Comment by JoshTriplett
2 years ago
> The system ABI of Linux really isn't the syscall interface, its the system libc.
You might have reasons to prefer to use libc; some software has reason to not use libc. Those preferences are in conflict, but one of them is not automatically right and the other wrong in all circumstances.
Many UNIX systems did follow the premise that you must use libc and the syscall interface is unstable. Linux pointedly did not, and decided to have a stable syscall ABI instead. This means it's possible to have multiple C libraries, as well as other libraries, which have different needs or goals and interface with the system differently. That's a useful property of Linux.

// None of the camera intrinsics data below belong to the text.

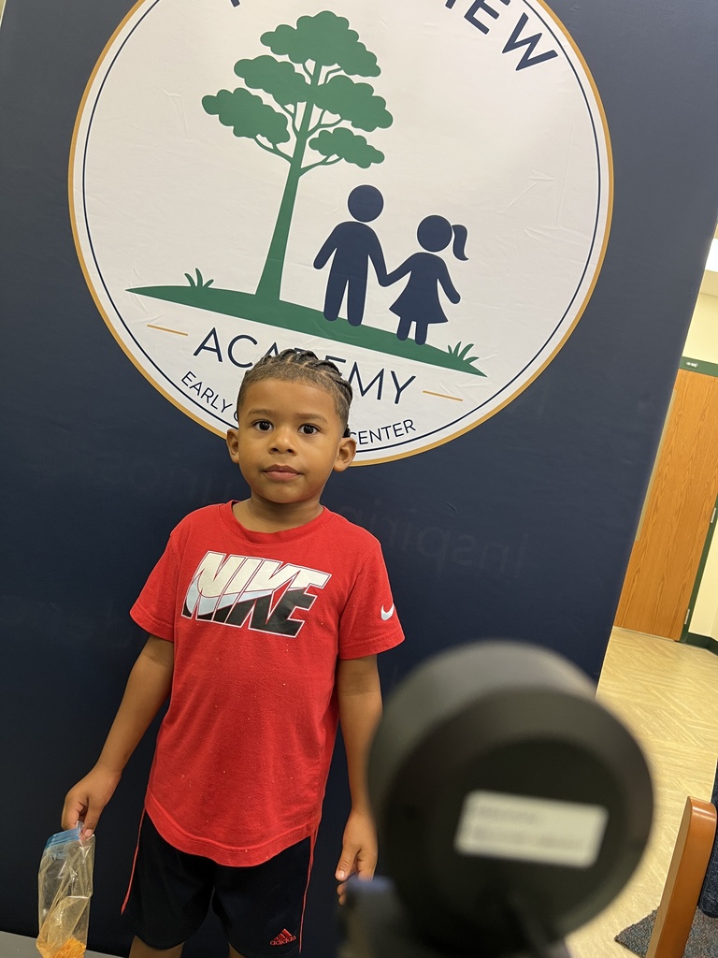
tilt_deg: -2.9
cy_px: 479
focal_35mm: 26
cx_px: 359
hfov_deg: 53.1
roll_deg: -13.6
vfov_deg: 67.3
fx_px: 719
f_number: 1.5
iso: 125
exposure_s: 1/60
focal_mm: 5.7
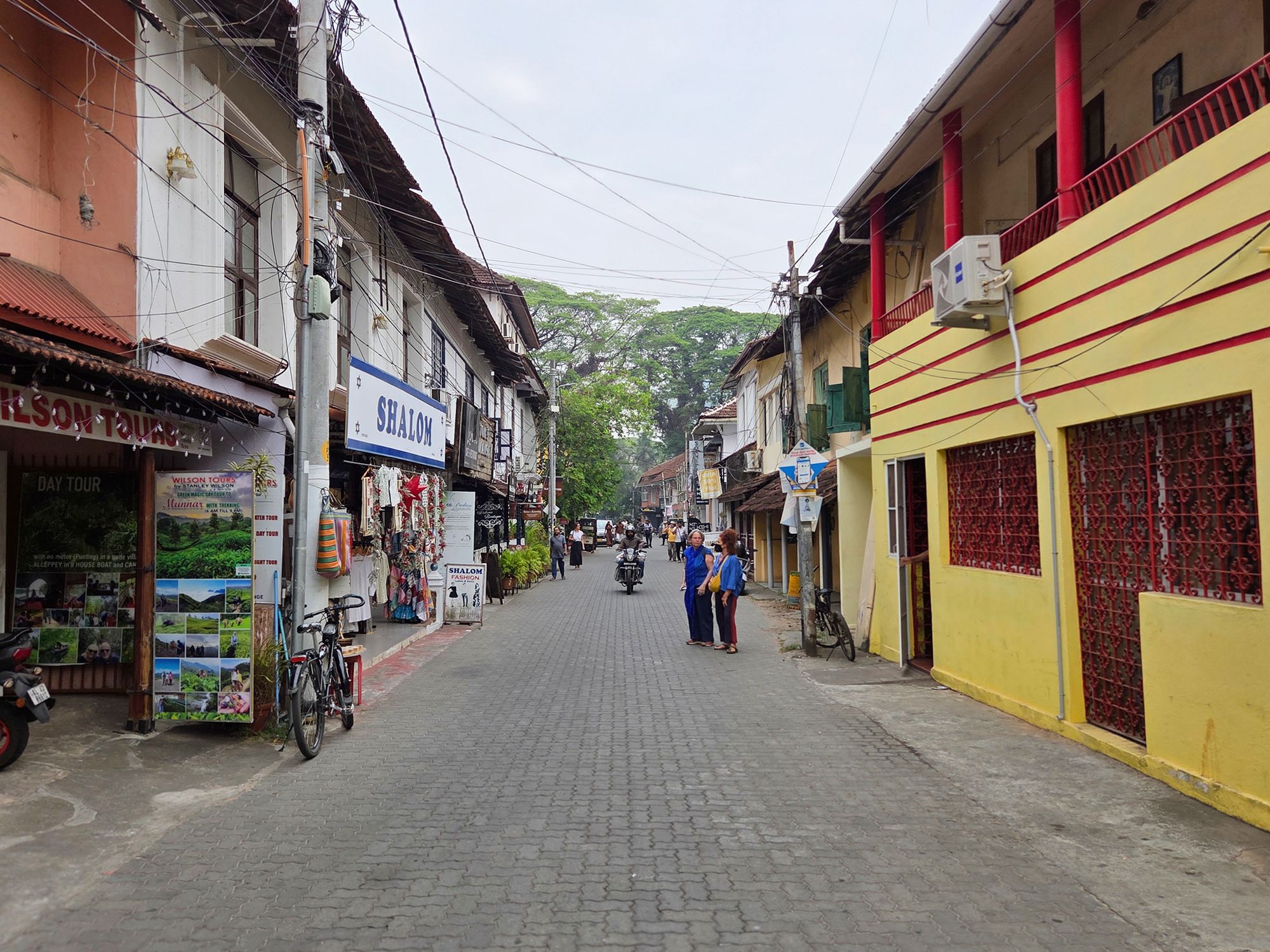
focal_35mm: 23
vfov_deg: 58.9
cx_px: 635
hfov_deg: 73.9
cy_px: 476
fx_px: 844
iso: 80
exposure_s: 1/2032
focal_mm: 5.4
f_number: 1.8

There are a couple of established mechanism on Linux for intercepting syscalls: ptrace, and BPF. If you want to intercept all uses of a syscall, intercept the syscall. If you want to intercept a particular glibc function in programs using glibc, or for that matter a musl function in a program using musl, go ahead and use LD_PRELOAD. But the Linux syscall interface is a valid and stable interface to the system, and that's why LD_PRELOAD is not a complete solution.
It's true that Linux has a stable-ish syscall table. What is funny is that this caused a whole series of Samsung Android phones to reboot randomly with some apps because Samsung added a syscall at the same position someone else did in upstream linux and folks staticly linking their own libc to avoid boionc libc were rebooting phones when calling certain functions because the Samsung syscall causing kernel panics when called wrong. Goes back to it being a bad idea to subvert your system libc. Now, distro vendors do give out multiple versions of a libc that all work with your kernel. This generally works. When we had to fix ABI issues this happened a few times. But I wouldn't trust building our libc and assuming that libc is portable to any linux machine to copy it to.
> It's true that Linux has a stable-ish syscall table.
It's not "stable-ish", it's fully stable. Once a syscall is added to the syscall table on a released version of the official Linux kernel, it might later be replaced by a "not implemented" stub (which always returns -ENOSYS), but it will never be reused for anything else. There's even reserved space on some architectures for the STREAMS syscalls, which were AFAIK never on any released version of the Linux kernel.
The exception is when creating a new architecture; for instance, the syscall table for 32-bit x86 and 64-bit x86 has a completely different order.
I think what they meant (judging by the example you ignored) is that the table changes (even if append-only) and you don't know which version you actually have when you statically compile your own version. Thus, your syscalls might be using a newer version of the table but it a) not actually be implemented, or b) implemented with something bespoke.
5 replies →
The complication with the linux syscall interface is that it turns the worse is better up to 11. Like setuid works on a per thread basis, which is seriously not what you want, so every program/runtime must do this fun little thread stop and start and thunk dance.
Yeah, agreed. One of the items on my long TODO list is adding `setuid_process` and `setgid_process` and similar, so that perhaps a decade later when new runtimes can count on the presence of those syscalls, they can stop duplicating that mechanism in userspace.